- REQUIRED WORK:
Write the listing out once more, identical to the original but without pictures.

- THE RECORDS:
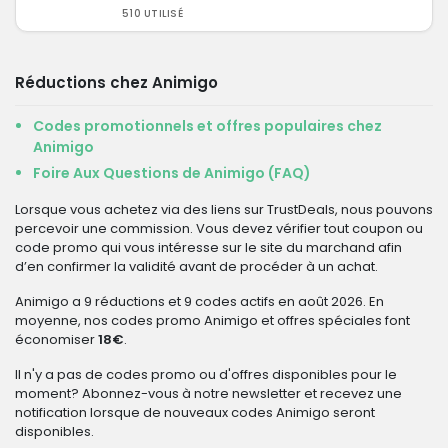
510 UTILISÉ
Réductions chez Animigo
Codes promotionnels et offres populaires chez
Animigo
Foire Aux Questions de Animigo (FAQ)
Lorsque vous achetez via des liens sur TrustDeals, nous pouvons
percevoir une commission. Vous devez vérifier tout coupon ou
code promo qui vous intéresse sur le site du marchand afin
d’en confirmer la validité avant de procéder à un achat.
Animigo a 9 réductions et 9 codes actifs en août 2026. En
moyenne, nos codes promo Animigo et offres spéciales font
économiser
18€
.
Il n'y a pas de codes promo ou d'offres disponibles pour le
moment? Abonnez-vous à notre newsletter et recevez une
notification lorsque de nouveaux codes Animigo seront
disponibles.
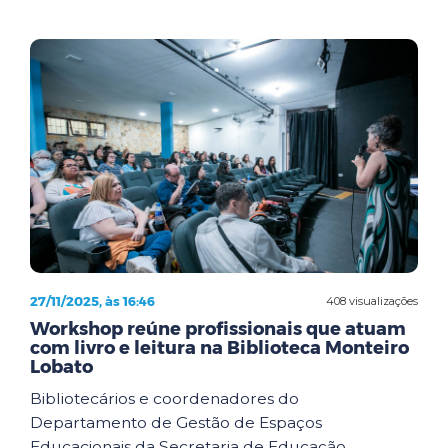
27/11/2025, às 16:46
408 visualizações
Workshop reúne profissionais que atuam
com livro e leitura na Biblioteca Monteiro
Lobato
Bibliotecários e coordenadores do
Departamento de Gestão de Espaços
Educacionais da Secretaria de Educação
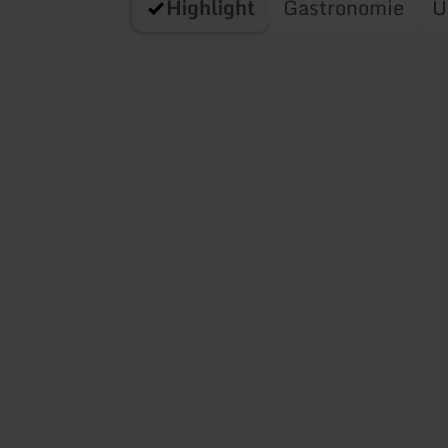
Highlight
Gastronomie
U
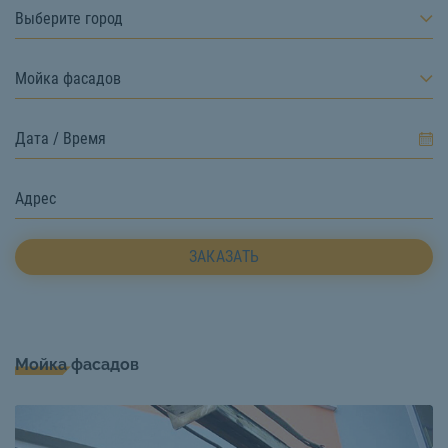
Выберите город
Мойка фасадов
ЗАКАЗАТЬ
Мойка фасадов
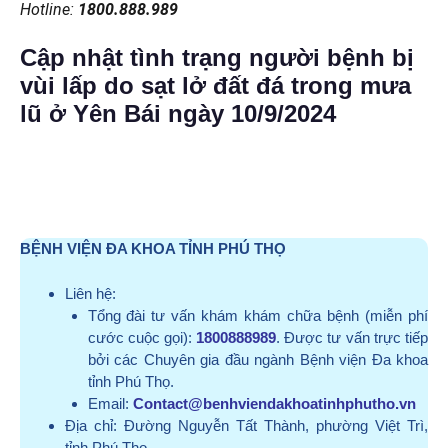
Hotline:
1800.888.989
Cập nhật tình trạng người bệnh bị
vùi lấp do sạt lở đất đá trong mưa
lũ ở Yên Bái ngày 10/9/2024
BỆNH VIỆN ĐA KHOA TỈNH PHÚ THỌ
Liên hệ:
Tổng đài tư vấn khám khám chữa bệnh (miễn phí
cước cuộc gọi):
1800888989
. Được tư vấn trực tiếp
bởi các Chuyên gia đầu ngành Bệnh viện Đa khoa
tỉnh Phú Thọ.
Email:
Contact@benhviendakhoatinhphutho.vn
Địa chỉ:
Đường Nguyễn Tất Thành, phường Việt Trì,
tỉnh Phú Thọ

- RESULT OF THE EXERCISE:
510 UTILISÉ
Réductions chez Animigo
Codes promotionnels et offres populaires chez
Animigo
Foire Aux Questions de Animigo (FAQ)
Lorsque vous achetez via des liens sur TrustDeals, nous pouvons
percevoir une commission. Vous devez vérifier tout coupon ou
code promo qui vous intéresse sur le site du marchand afin
d’en confirmer la validité avant de procéder à un achat.
Animigo a 9 réductions et 9 codes actifs en août 2026. En
moyenne, nos codes promo Animigo et offres spéciales font
économiser
18€
.
Il n'y a pas de codes promo ou d'offres disponibles pour le
moment? Abonnez-vous à notre newsletter et recevez une
notification lorsque de nouveaux codes Animigo seront
disponibles.
27/11/2025, às 16:46
408 visualizações
Workshop reúne profissionais que atuam
com livro e leitura na Biblioteca Monteiro
Lobato
Bibliotecários e coordenadores do
Departamento de Gestão de Espaços
Educacionais da Secretaria de Educação
Highlight
Gastronomie
U
Выберите город
Мойка фасадов
ЗАКАЗАТЬ
Мойка фасадов
Hotline:
1800.888.989
Cập nhật tình trạng người bệnh bị
vùi lấp do sạt lở đất đá trong mưa
lũ ở Yên Bái ngày 10/9/2024
BỆNH VIỆN ĐA KHOA TỈNH PHÚ THỌ
Liên hệ:
Tổng đài tư vấn khám khám chữa bệnh (miễn phí
cước cuộc gọi):
1800888989
. Được tư vấn trực tiếp
bởi các Chuyên gia đầu ngành Bệnh viện Đa khoa
tỉnh Phú Thọ.
Email:
Contact@benhviendakhoatinhphutho.vn
Địa chỉ:
Đường Nguyễn Tất Thành, phường Việt Trì,
tỉnh Phú Thọ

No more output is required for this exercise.